==== Supplied entries

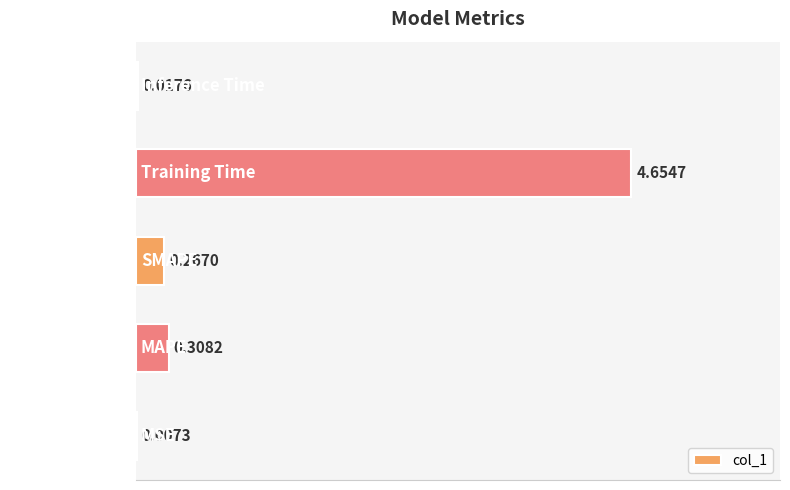

Where is the data nearest to the value 2?

MAPE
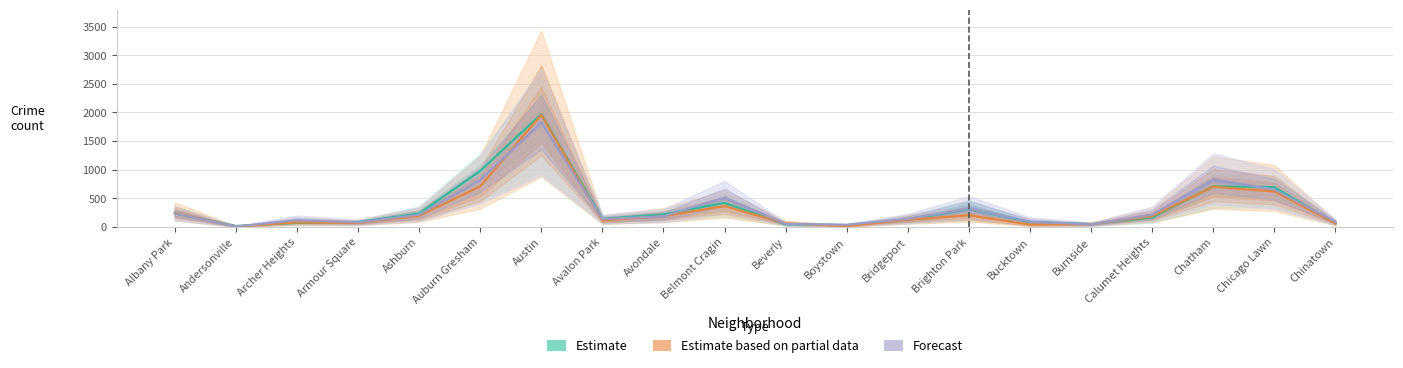

At how many categories does at least one series exceed 1046?

1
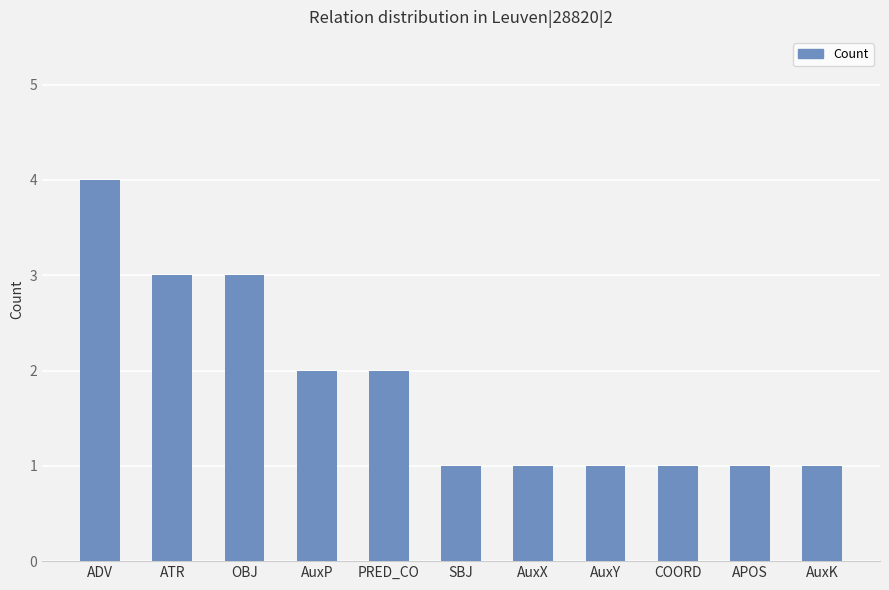

What is the difference between the maximum and minimum values?

3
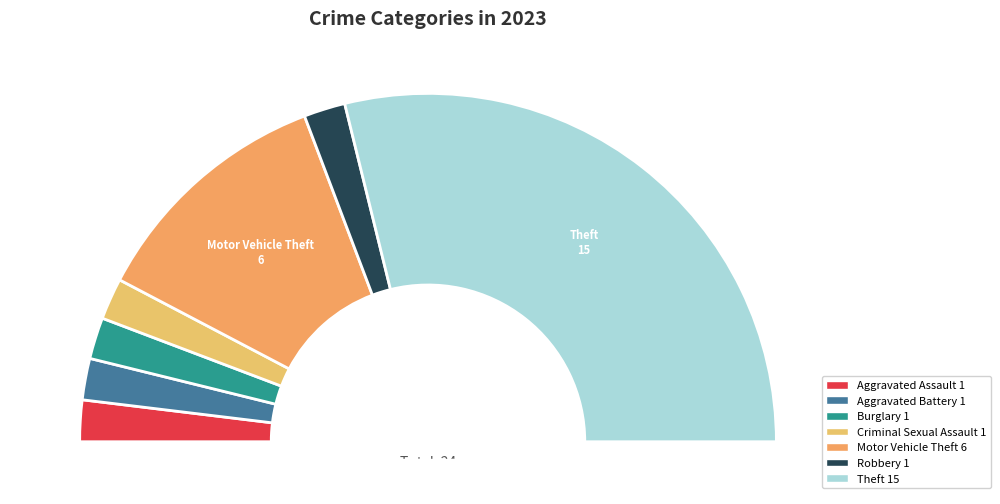

What is the largest slice in the pie chart?

Theft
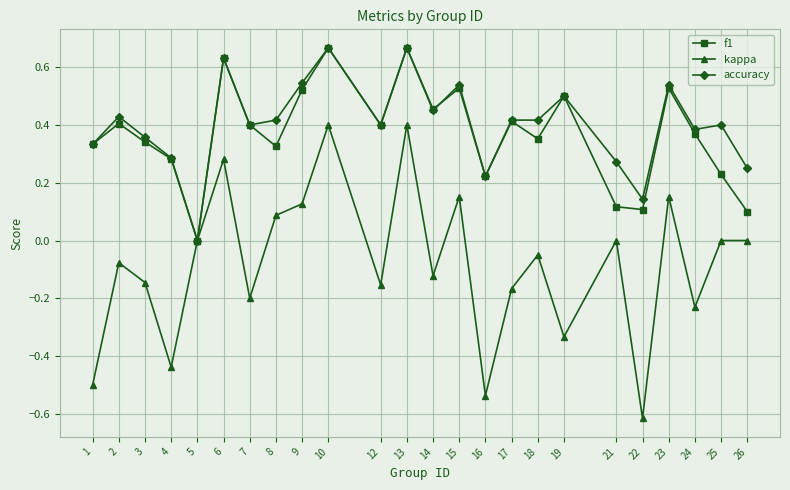

What are all the series names shown in the legend?

f1, kappa, accuracy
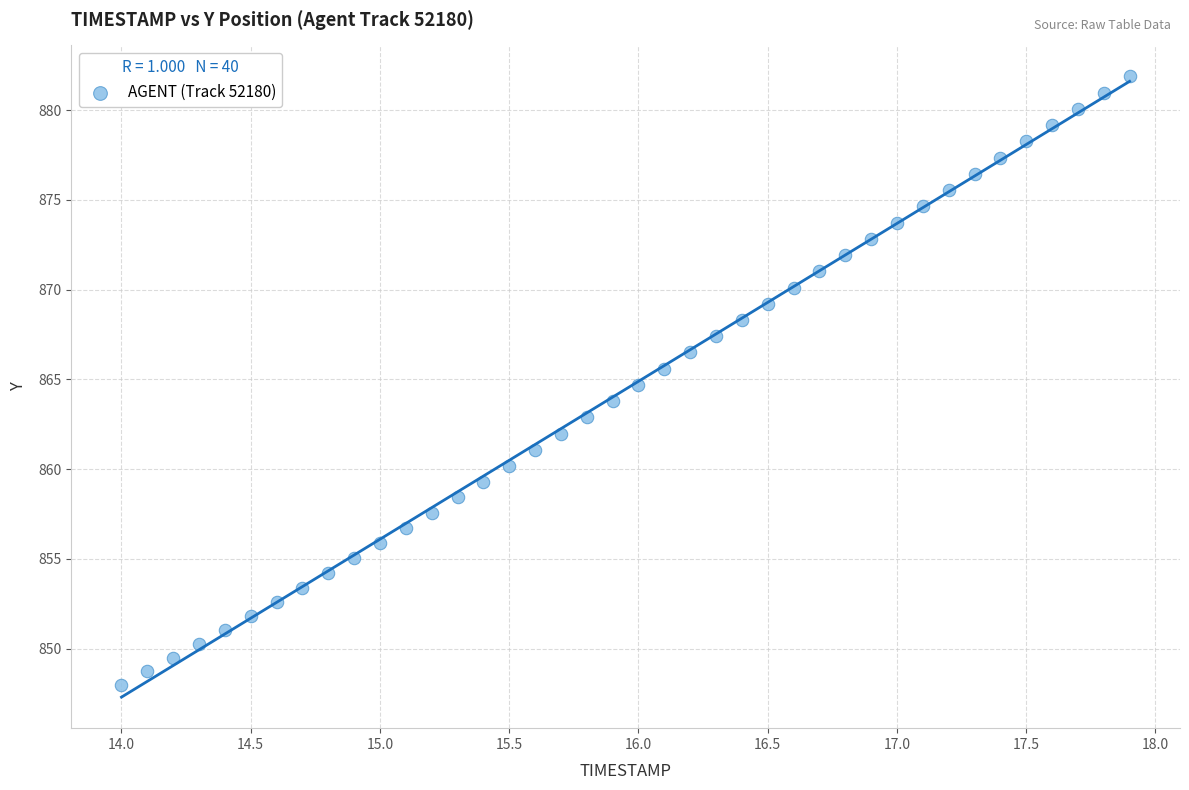

What is the range of Y values (max minus min)?

33.9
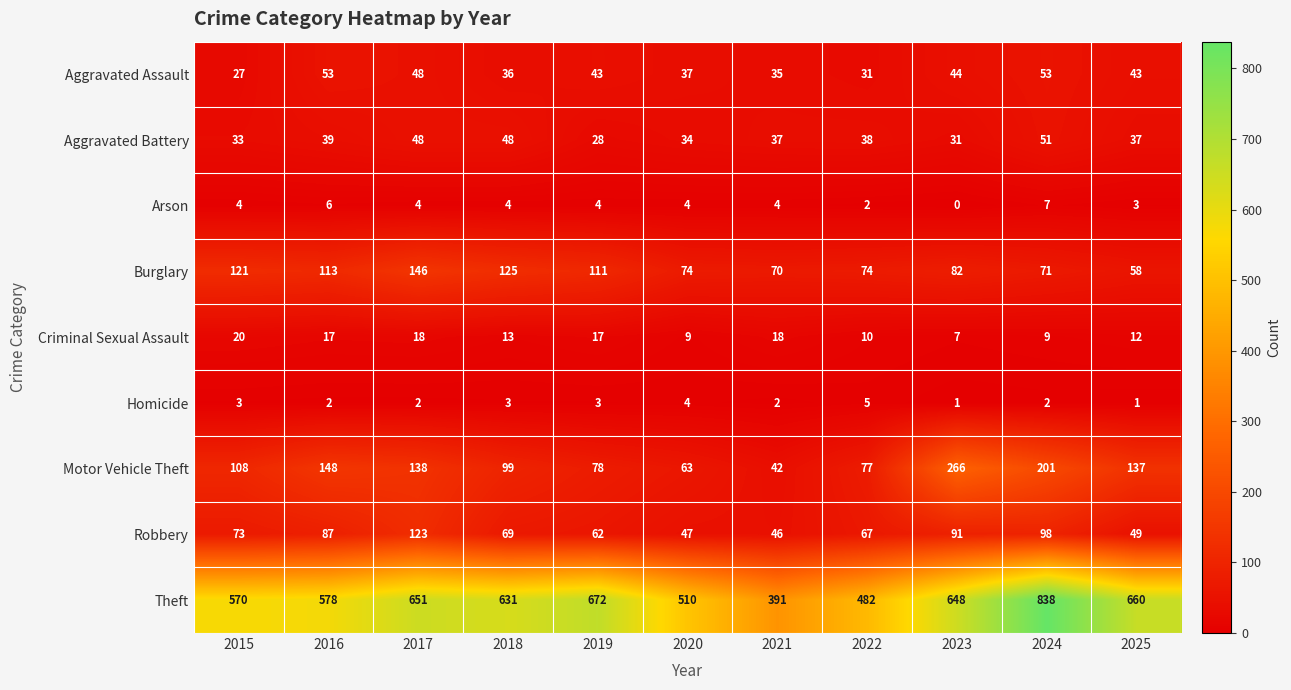

True or false: Aggravated Assault has a value of 16 at 2025.

False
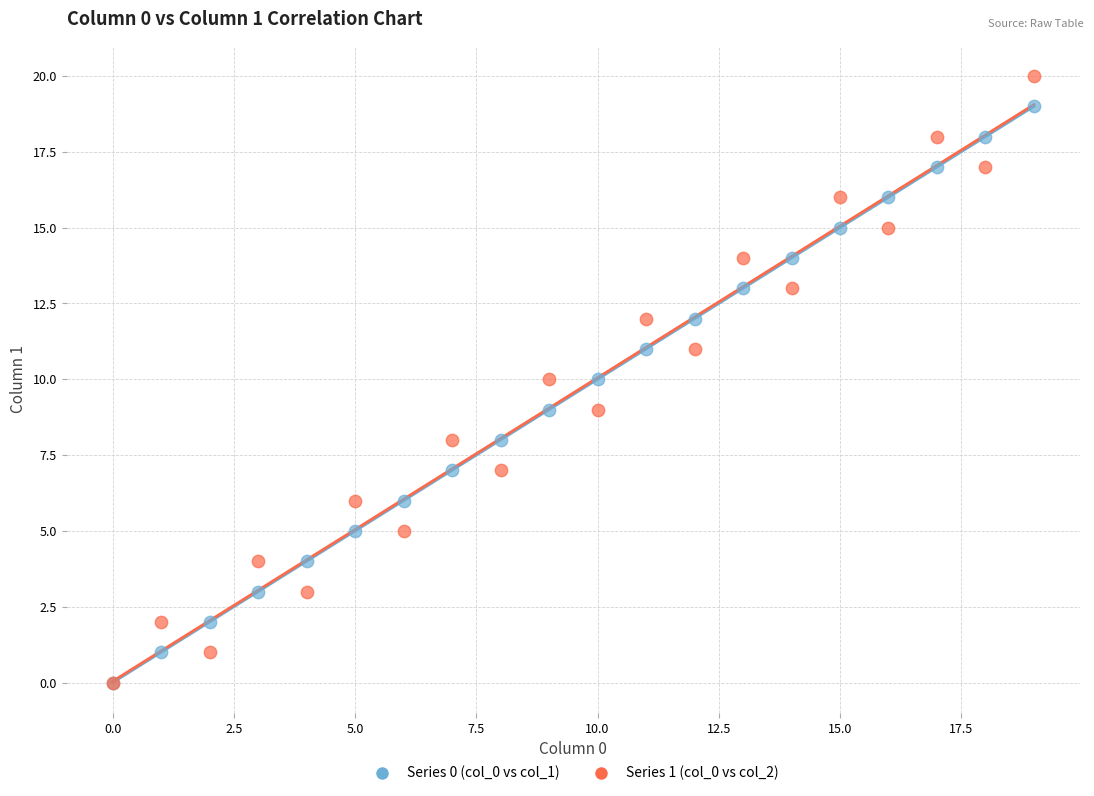

What are all the series names shown in the legend?

Series 0 (col_0 vs col_1), Series 1 (col_0 vs col_2)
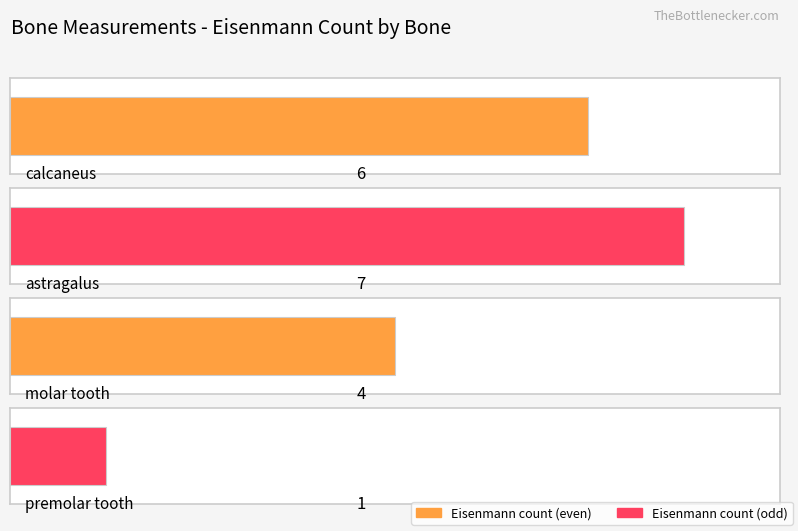

What is the average value?

4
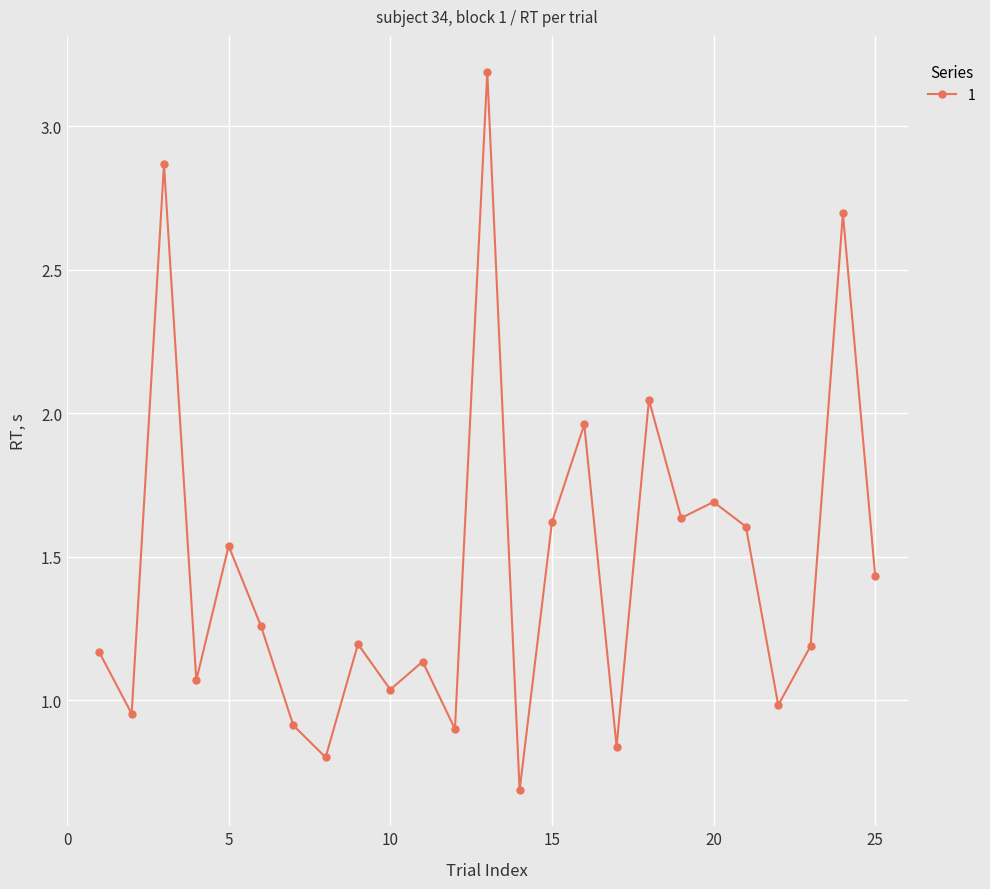

What is the difference between the maximum and minimum values?

2.5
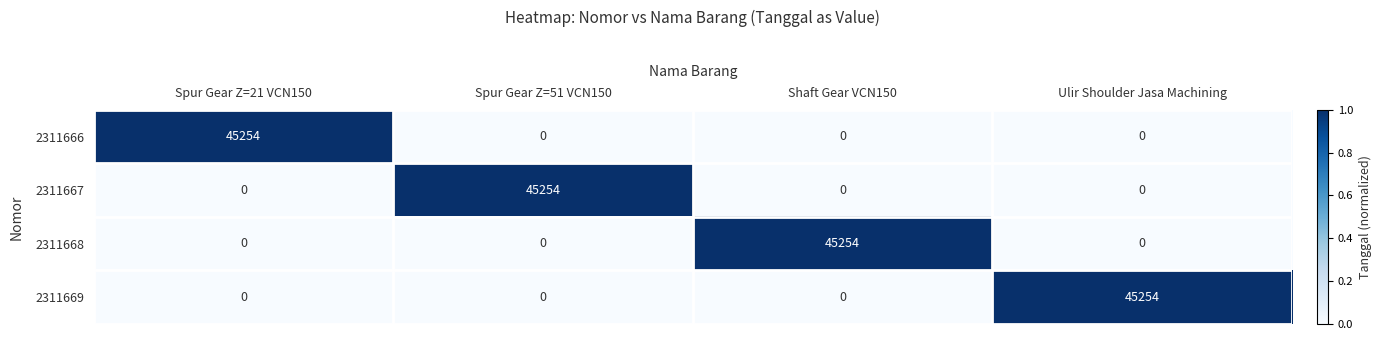

Reading left to right, what are all the values shown in this chart?

2311666: Spur Gear Z=21 VCN150=45254	Spur Gear Z=51 VCN150=0	Shaft Gear VCN150=0	Ulir Shoulder Jasa Machining=0
2311667: Spur Gear Z=21 VCN150=0	Spur Gear Z=51 VCN150=45254	Shaft Gear VCN150=0	Ulir Shoulder Jasa Machining=0
2311668: Spur Gear Z=21 VCN150=0	Spur Gear Z=51 VCN150=0	Shaft Gear VCN150=45254	Ulir Shoulder Jasa Machining=0
2311669: Spur Gear Z=21 VCN150=0	Spur Gear Z=51 VCN150=0	Shaft Gear VCN150=0	Ulir Shoulder Jasa Machining=45254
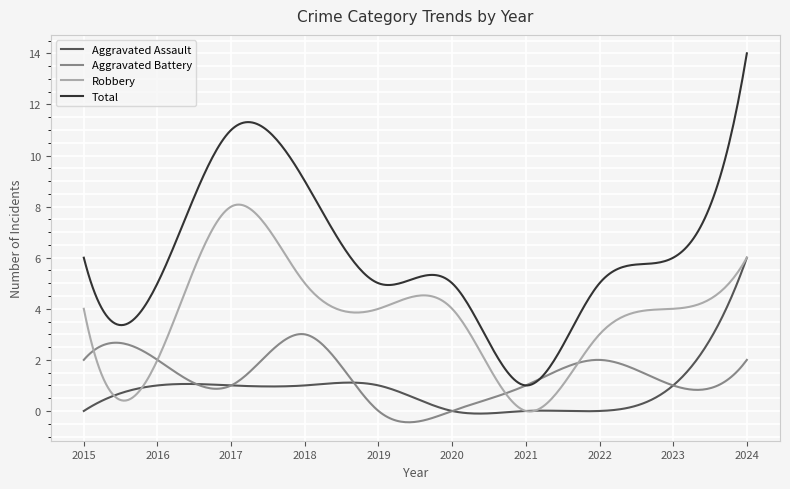

What is the maximum value shown in the chart?

14.0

========

■ Goal of the exercise
Can you copy out every one of the records above word for word, leaving out the pictures?

■ Your response
Where is the data nearest to the value 2?

MAPE

At how many categories does at least one series exceed 1046?

1

What is the difference between the maximum and minimum values?

3

What is the largest slice in the pie chart?

Theft

What are all the series names shown in the legend?

f1, kappa, accuracy

What is the range of Y values (max minus min)?

33.9

True or false: Aggravated Assault has a value of 16 at 2025.

False

What are all the series names shown in the legend?

Series 0 (col_0 vs col_1), Series 1 (col_0 vs col_2)

What is the average value?

4

What is the difference between the maximum and minimum values?

2.5

Reading left to right, what are all the values shown in this chart?

2311666: Spur Gear Z=21 VCN150=45254	Spur Gear Z=51 VCN150=0	Shaft Gear VCN150=0	Ulir Shoulder Jasa Machining=0
2311667: Spur Gear Z=21 VCN150=0	Spur Gear Z=51 VCN150=45254	Shaft Gear VCN150=0	Ulir Shoulder Jasa Machining=0
2311668: Spur Gear Z=21 VCN150=0	Spur Gear Z=51 VCN150=0	Shaft Gear VCN150=45254	Ulir Shoulder Jasa Machining=0
2311669: Spur Gear Z=21 VCN150=0	Spur Gear Z=51 VCN150=0	Shaft Gear VCN150=0	Ulir Shoulder Jasa Machining=45254

What is the maximum value shown in the chart?

14.0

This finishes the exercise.